Bill James addressed this in his 1987 Baseball Abstract, saying the hypothetical example (a pitcher going exactly 6 innings and allowing exactly 3 runs) was extremely rare among starts recorded as quality starts, and that he doubted any pitchers had an ERA over 3.20 in their quality starts. This was later confirmed through computer analysis of all quality starts recorded from 1984 to 1991, which found that the average ERA in quality starts during that time period was 1.91.

Former pitcher Carl Erskine said "in my day, a quality start was a complete game ... you gave everybody a day's rest." This view was also echoed by Fergie Jenkins who often said that it was his job every time he took the job was to have a complete game win. If he was going against an opponent like Bob Gibson, he knew that he could only give up one or two runs tops in order to win the game.

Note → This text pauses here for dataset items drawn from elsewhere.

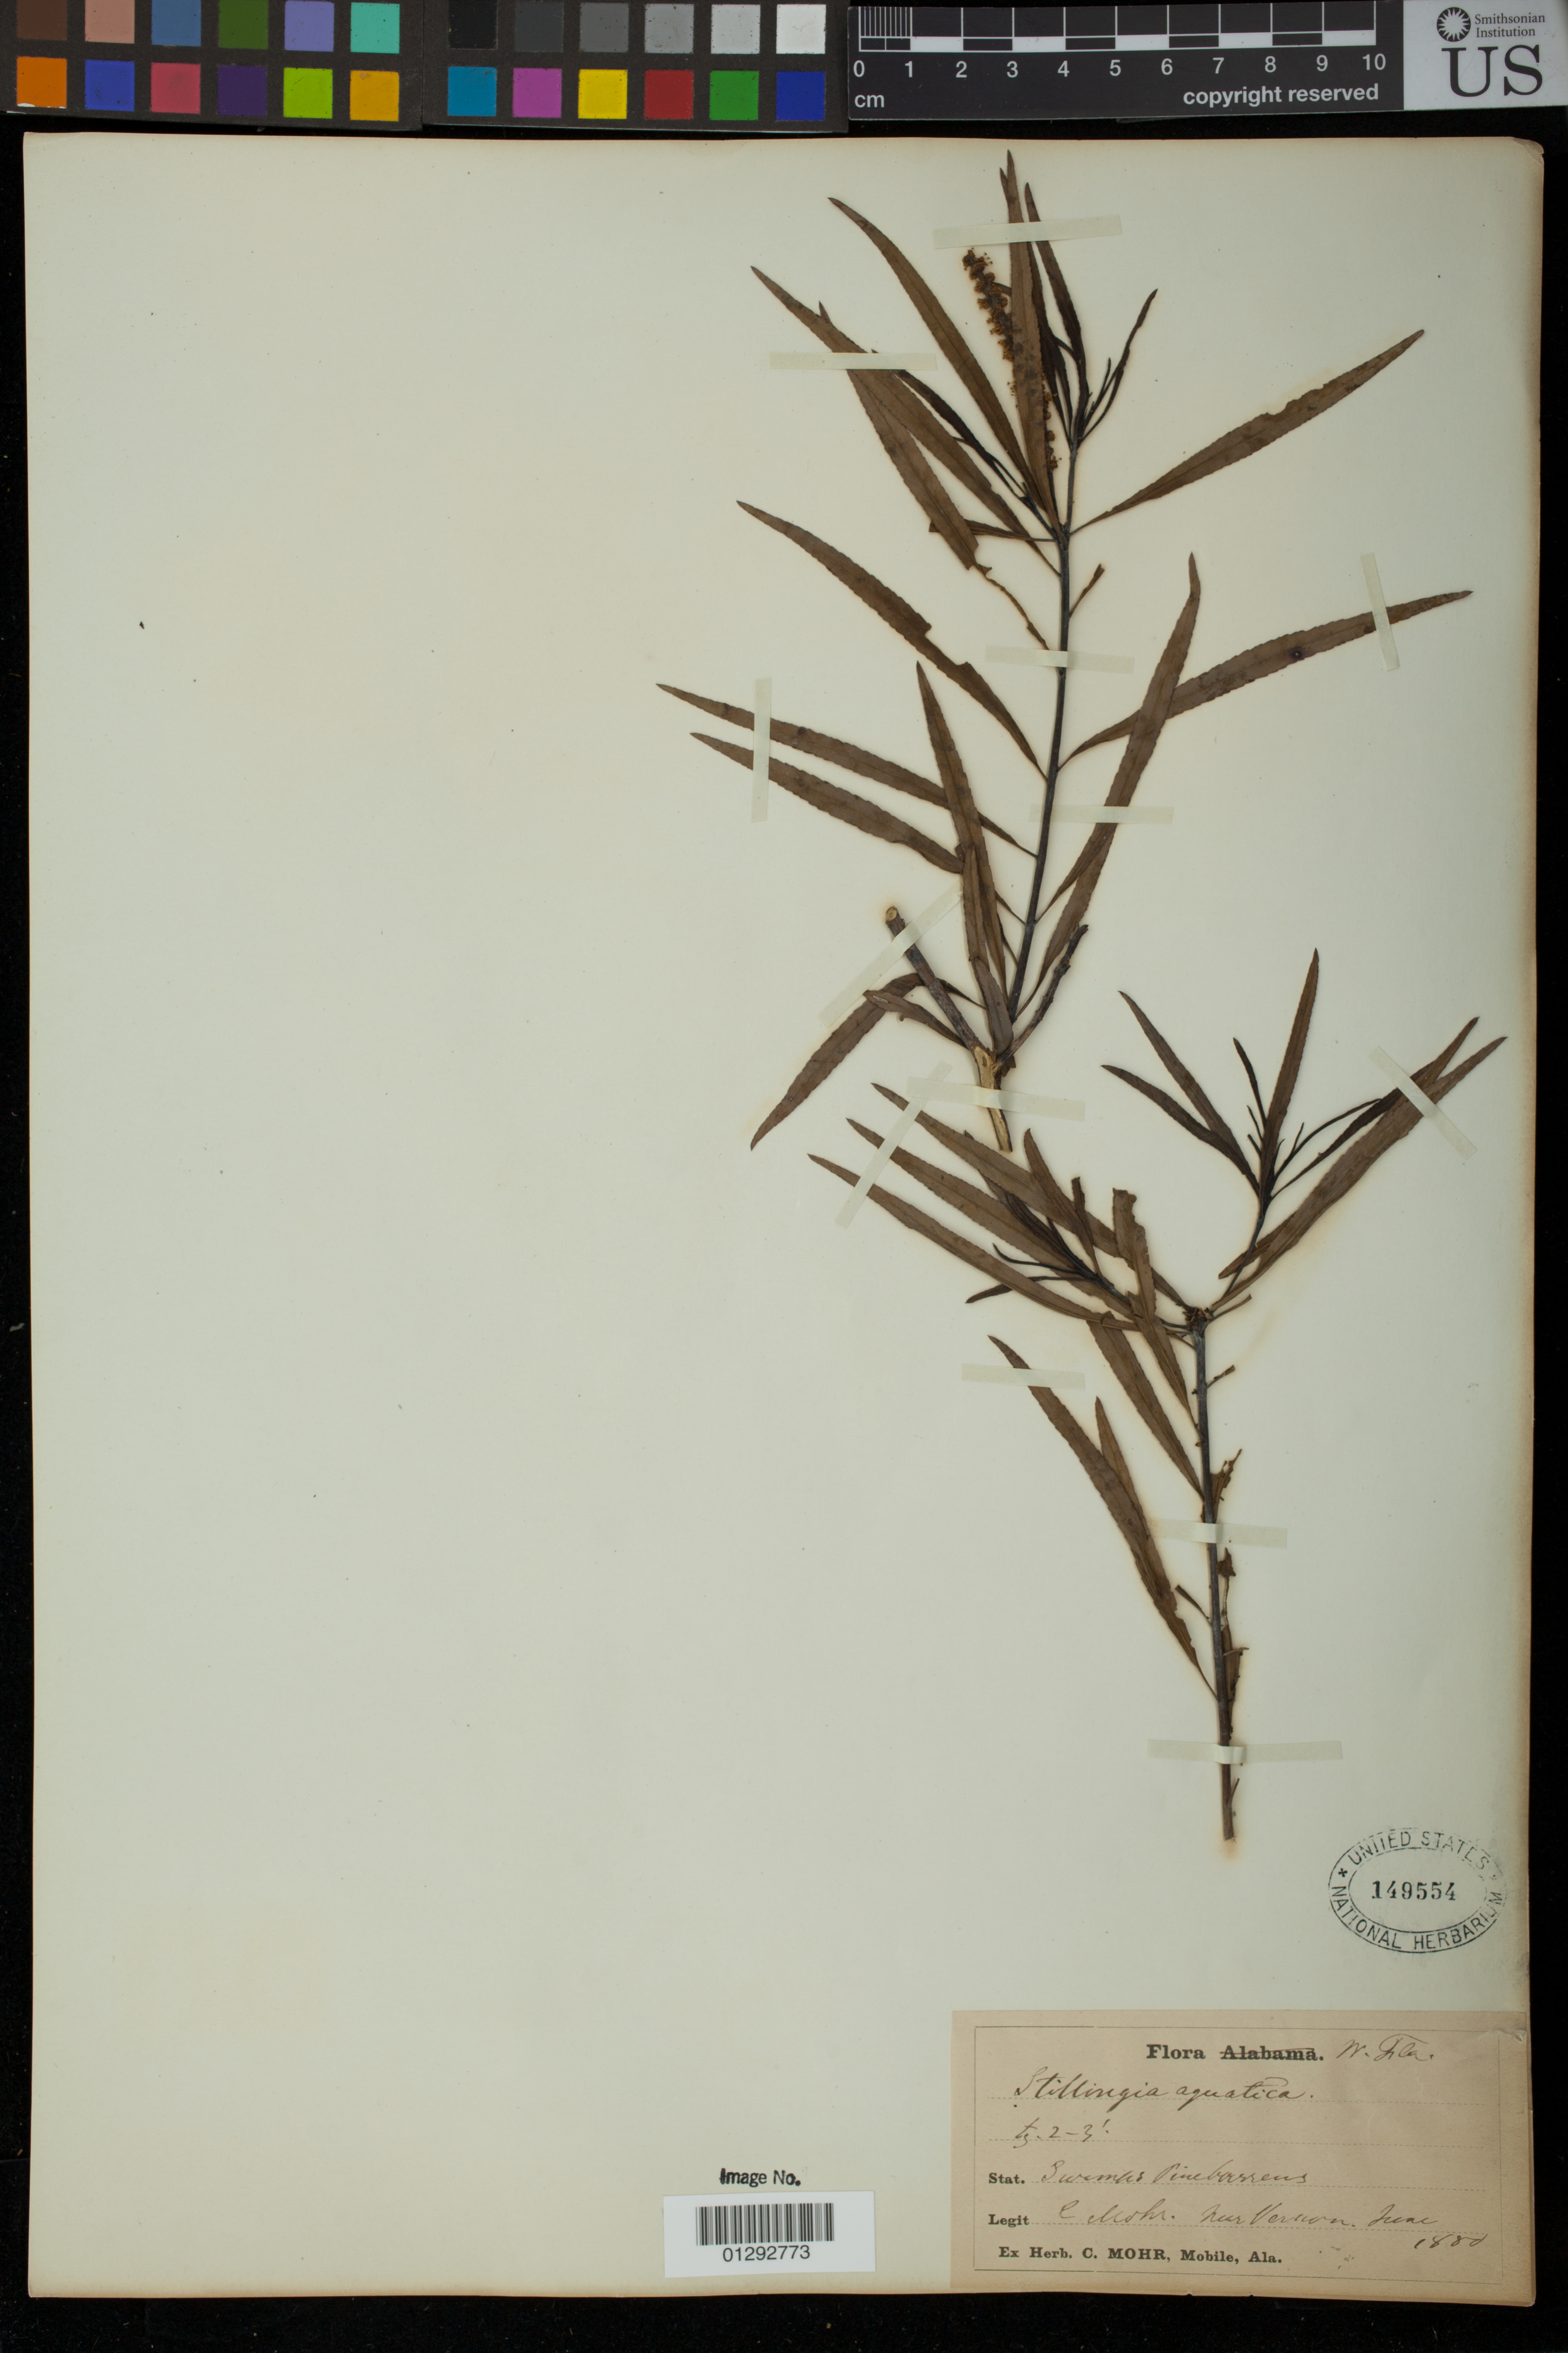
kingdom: Plantae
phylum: Tracheophyta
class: Magnoliopsida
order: Malpighiales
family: Euphorbiaceae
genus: Stillingia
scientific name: Stillingia aquatica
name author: Chapm.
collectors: C. T. Mohr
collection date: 1880-06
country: United States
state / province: Florida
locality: Near Vernon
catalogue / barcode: US 149554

Growing up, it was the consensus gold standard for a pitcher to have an ERA under 3.00.

To get to that level, a pitcher would have to have these types of starts in order to get the win:

5 IP 1 ER = 1.80 ERA
6 IP 2 ER = 3.00 ERA
9 IP 3 ER = 3.00 ERA

2.57 ERA for 7 IP with 2 ER, but 3.86 ERA with 3 ER.
2.25 ERA for 8 IP with 2 ER, but 3.36 ERA with 3 ER.

Therefore, a quality start should be a scaled event for starting pitchers at points of 1, 2 and 3 earned runs allowed to get under 3.00 ERA.

The oddity in this analysis plays into the rise in the bullpen managed game. A starter with 1 ER in 5 IP can be pulled for a shut down bullpen of under 2.00 ERA to get under a 3.00 ERA for the entire game. Stat men claim that starter's batting average against climbs dramatically when facing a hitter the third time in a game. Managers are not only managing the pitch count but also the number of times through the batting order.

Conclusion: a quality start should be any start that yields a 3.00 ERA or under.